→ **Written task**: Copy the records below word for word. Start at the line that contains "genus: Nephrolepis" and stop after the line that contains "name author: (L.) Roem. & Schult.".

[Dataset rows]
• • • • • • •

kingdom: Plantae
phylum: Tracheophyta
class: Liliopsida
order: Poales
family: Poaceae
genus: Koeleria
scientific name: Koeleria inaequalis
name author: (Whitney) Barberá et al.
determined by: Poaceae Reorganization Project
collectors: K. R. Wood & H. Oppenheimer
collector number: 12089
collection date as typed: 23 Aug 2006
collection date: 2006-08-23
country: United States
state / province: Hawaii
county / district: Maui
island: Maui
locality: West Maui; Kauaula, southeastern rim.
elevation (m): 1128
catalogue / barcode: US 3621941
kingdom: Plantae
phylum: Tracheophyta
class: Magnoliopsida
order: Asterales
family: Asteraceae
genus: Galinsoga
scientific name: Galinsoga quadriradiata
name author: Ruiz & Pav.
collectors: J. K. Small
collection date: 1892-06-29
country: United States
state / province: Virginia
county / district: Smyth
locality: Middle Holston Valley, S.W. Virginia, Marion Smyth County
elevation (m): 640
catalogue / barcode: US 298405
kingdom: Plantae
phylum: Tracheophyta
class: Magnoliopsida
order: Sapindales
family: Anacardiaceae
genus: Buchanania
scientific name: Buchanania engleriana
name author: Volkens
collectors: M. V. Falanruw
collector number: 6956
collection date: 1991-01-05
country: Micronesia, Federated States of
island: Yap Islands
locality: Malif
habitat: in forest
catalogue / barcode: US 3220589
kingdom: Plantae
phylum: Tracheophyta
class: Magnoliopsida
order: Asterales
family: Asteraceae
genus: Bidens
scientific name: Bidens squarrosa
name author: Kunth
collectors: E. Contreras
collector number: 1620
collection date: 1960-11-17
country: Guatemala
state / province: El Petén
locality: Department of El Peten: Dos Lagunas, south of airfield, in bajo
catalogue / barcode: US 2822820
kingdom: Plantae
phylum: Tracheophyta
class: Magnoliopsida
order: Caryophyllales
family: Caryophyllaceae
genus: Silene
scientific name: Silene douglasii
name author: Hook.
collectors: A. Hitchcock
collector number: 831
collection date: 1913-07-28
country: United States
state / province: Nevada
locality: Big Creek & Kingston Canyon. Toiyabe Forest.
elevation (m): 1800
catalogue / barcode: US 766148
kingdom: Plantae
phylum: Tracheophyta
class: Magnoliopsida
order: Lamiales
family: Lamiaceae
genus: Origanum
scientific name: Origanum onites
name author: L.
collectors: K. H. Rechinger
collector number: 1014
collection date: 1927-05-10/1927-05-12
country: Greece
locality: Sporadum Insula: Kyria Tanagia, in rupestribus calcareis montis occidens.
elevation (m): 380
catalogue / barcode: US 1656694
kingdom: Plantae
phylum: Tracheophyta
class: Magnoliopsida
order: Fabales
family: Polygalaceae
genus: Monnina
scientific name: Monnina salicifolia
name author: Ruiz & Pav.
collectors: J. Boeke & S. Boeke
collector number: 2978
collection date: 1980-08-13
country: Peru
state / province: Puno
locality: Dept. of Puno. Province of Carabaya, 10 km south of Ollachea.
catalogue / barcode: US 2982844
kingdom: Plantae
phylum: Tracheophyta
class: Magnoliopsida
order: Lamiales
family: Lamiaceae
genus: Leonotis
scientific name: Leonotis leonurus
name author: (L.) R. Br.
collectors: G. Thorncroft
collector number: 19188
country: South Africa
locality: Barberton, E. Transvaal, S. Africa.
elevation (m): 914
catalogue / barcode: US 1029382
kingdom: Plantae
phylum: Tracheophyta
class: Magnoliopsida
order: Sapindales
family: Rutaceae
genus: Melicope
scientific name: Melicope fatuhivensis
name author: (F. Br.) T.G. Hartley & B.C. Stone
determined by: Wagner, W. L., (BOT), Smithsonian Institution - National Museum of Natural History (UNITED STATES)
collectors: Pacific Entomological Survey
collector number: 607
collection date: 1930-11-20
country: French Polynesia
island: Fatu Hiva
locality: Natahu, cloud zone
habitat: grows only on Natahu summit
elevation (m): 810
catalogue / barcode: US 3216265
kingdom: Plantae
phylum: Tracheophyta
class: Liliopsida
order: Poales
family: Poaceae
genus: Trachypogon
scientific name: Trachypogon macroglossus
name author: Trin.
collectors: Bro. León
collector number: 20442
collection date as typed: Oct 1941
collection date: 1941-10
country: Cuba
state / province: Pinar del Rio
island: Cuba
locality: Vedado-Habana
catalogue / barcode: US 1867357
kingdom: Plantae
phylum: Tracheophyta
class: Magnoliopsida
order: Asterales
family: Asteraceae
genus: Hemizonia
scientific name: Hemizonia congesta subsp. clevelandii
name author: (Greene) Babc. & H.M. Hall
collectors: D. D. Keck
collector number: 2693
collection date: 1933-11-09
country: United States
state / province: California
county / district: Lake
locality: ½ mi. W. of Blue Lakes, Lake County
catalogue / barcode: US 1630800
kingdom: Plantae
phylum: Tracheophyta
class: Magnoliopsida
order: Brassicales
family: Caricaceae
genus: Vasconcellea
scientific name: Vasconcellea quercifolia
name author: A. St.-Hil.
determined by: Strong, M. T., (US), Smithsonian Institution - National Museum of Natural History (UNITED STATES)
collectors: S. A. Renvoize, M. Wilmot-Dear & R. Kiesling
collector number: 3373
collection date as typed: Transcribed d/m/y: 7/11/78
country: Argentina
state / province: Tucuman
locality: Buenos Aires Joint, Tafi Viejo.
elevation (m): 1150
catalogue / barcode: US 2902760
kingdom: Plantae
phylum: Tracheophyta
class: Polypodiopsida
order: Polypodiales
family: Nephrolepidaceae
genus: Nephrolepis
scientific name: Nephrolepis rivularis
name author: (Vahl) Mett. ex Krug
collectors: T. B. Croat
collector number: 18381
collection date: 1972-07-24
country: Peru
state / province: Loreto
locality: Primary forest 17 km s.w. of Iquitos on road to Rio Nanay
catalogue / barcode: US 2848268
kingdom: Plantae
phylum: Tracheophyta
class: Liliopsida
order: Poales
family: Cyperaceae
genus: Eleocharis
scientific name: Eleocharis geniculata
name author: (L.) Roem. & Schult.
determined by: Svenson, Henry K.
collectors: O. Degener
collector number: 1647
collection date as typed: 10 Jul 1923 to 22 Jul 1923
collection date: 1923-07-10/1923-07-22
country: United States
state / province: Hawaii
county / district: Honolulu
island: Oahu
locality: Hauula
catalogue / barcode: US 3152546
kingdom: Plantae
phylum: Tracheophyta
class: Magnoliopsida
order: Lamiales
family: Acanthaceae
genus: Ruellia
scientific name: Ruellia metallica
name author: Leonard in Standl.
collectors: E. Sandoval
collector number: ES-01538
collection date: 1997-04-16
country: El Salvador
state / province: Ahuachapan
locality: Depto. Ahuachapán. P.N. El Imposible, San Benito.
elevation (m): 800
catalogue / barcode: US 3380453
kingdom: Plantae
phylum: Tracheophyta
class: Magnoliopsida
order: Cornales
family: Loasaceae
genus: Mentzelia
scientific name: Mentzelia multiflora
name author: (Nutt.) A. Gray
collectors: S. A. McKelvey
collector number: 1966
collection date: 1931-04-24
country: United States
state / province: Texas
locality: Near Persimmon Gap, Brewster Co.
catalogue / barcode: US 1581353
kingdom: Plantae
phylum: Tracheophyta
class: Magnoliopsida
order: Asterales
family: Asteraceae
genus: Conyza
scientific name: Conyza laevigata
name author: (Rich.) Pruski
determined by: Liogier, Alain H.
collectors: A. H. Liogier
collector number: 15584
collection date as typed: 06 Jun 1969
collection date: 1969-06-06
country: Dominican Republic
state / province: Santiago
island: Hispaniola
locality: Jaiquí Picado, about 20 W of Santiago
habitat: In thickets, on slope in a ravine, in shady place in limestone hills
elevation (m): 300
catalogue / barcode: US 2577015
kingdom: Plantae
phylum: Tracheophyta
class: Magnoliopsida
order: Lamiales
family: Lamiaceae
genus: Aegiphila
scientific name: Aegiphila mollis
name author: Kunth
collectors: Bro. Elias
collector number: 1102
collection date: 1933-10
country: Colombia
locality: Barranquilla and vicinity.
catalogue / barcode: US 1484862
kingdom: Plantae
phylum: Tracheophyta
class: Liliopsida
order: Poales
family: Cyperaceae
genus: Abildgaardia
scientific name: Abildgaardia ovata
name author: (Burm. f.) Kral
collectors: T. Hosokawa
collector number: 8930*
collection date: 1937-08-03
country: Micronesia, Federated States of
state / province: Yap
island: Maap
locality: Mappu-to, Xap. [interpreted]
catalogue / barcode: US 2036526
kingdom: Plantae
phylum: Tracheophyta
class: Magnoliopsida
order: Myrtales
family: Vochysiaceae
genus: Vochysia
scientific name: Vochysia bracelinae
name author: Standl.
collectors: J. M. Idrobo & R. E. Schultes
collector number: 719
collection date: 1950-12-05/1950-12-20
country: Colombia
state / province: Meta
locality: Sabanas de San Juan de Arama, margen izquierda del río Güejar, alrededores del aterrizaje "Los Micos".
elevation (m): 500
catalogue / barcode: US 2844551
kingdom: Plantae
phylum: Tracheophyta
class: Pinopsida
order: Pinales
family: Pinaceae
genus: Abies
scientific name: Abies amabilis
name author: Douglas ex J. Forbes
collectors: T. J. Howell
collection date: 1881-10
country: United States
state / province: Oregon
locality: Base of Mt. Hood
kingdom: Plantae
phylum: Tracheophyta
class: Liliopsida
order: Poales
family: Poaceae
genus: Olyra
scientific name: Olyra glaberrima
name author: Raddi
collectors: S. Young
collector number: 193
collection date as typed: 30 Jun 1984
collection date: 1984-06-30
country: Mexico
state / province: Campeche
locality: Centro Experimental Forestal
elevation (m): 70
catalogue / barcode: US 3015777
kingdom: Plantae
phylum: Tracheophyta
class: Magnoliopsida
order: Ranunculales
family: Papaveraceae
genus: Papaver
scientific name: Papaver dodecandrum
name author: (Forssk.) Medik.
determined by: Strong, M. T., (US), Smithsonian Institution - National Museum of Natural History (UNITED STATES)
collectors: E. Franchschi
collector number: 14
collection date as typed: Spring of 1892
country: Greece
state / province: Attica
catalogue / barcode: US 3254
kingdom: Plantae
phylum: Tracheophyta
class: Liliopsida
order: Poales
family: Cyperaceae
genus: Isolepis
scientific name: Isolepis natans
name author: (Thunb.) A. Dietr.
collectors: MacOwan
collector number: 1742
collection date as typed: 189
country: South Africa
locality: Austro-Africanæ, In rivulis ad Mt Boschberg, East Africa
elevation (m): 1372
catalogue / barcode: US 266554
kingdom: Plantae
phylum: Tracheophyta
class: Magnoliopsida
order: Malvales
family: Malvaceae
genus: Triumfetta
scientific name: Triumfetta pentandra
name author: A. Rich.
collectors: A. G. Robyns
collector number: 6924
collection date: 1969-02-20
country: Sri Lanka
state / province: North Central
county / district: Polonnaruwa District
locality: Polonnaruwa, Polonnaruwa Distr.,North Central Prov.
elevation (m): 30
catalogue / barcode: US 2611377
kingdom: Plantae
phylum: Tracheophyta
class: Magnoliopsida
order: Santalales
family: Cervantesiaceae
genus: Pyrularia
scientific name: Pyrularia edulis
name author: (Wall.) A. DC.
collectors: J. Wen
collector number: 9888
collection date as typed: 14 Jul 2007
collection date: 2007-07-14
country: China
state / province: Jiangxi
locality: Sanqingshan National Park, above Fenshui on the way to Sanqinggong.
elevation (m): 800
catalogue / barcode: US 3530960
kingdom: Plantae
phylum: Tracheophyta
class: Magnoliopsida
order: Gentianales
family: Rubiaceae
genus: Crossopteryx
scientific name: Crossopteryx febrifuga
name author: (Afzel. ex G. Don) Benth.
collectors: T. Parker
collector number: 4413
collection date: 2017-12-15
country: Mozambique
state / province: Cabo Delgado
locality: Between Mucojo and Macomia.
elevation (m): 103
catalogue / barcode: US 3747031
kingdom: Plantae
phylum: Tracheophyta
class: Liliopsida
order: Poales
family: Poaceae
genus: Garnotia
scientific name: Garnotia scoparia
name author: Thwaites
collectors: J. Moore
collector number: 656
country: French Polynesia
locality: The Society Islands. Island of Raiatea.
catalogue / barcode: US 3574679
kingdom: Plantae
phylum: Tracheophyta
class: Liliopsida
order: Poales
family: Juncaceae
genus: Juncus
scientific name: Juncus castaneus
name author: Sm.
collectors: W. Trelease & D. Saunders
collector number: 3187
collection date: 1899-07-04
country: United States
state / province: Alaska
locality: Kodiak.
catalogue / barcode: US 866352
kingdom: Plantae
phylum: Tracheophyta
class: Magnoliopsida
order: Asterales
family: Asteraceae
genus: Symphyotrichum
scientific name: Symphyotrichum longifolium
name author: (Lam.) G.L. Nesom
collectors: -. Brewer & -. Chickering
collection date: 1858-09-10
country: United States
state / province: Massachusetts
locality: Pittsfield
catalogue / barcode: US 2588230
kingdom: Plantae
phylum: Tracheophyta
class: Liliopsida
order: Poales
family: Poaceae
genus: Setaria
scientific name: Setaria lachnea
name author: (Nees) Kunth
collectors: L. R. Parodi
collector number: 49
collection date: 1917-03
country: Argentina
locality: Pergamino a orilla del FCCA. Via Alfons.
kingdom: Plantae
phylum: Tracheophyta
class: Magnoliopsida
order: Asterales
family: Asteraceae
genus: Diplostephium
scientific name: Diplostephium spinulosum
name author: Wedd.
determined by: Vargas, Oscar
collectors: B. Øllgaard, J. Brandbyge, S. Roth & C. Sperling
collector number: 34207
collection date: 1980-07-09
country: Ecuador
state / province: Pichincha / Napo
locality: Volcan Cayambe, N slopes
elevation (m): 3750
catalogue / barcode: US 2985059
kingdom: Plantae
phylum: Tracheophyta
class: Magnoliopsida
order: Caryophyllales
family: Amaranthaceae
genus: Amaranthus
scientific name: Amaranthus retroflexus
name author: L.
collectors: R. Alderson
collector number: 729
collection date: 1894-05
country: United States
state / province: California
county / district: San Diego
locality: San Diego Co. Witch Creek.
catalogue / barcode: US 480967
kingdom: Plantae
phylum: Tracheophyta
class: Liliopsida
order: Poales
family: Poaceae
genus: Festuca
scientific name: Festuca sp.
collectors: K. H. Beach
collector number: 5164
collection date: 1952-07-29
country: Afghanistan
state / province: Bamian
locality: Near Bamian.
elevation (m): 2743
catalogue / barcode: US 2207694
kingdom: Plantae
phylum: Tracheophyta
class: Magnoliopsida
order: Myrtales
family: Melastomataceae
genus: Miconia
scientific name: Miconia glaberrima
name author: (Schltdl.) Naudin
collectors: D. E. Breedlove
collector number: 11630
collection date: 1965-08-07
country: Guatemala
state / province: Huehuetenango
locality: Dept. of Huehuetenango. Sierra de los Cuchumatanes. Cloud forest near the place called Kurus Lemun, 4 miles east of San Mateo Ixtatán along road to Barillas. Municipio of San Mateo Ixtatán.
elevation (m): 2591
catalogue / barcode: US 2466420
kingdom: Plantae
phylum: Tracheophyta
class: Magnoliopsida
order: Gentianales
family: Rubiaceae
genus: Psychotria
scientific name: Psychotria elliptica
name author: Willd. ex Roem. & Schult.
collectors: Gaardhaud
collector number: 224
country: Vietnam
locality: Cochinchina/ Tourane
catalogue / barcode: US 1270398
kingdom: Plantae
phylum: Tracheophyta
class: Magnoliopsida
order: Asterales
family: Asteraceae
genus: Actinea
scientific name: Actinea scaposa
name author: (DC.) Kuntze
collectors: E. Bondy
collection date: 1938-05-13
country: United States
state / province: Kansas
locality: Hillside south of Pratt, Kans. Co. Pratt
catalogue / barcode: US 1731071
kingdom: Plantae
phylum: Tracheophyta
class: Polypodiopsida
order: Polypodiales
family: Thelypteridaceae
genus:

• • • • • • •

→ **Complete response**:
genus: Nephrolepis
scientific name: Nephrolepis rivularis
name author: (Vahl) Mett. ex Krug
collectors: T. B. Croat
collector number: 18381
collection date: 1972-07-24
country: Peru
state / province: Loreto
locality: Primary forest 17 km s.w. of Iquitos on road to Rio Nanay
catalogue / barcode: US 2848268
kingdom: Plantae
phylum: Tracheophyta
class: Liliopsida
order: Poales
family: Cyperaceae
genus: Eleocharis
scientific name: Eleocharis geniculata
name author: (L.) Roem. & Schult.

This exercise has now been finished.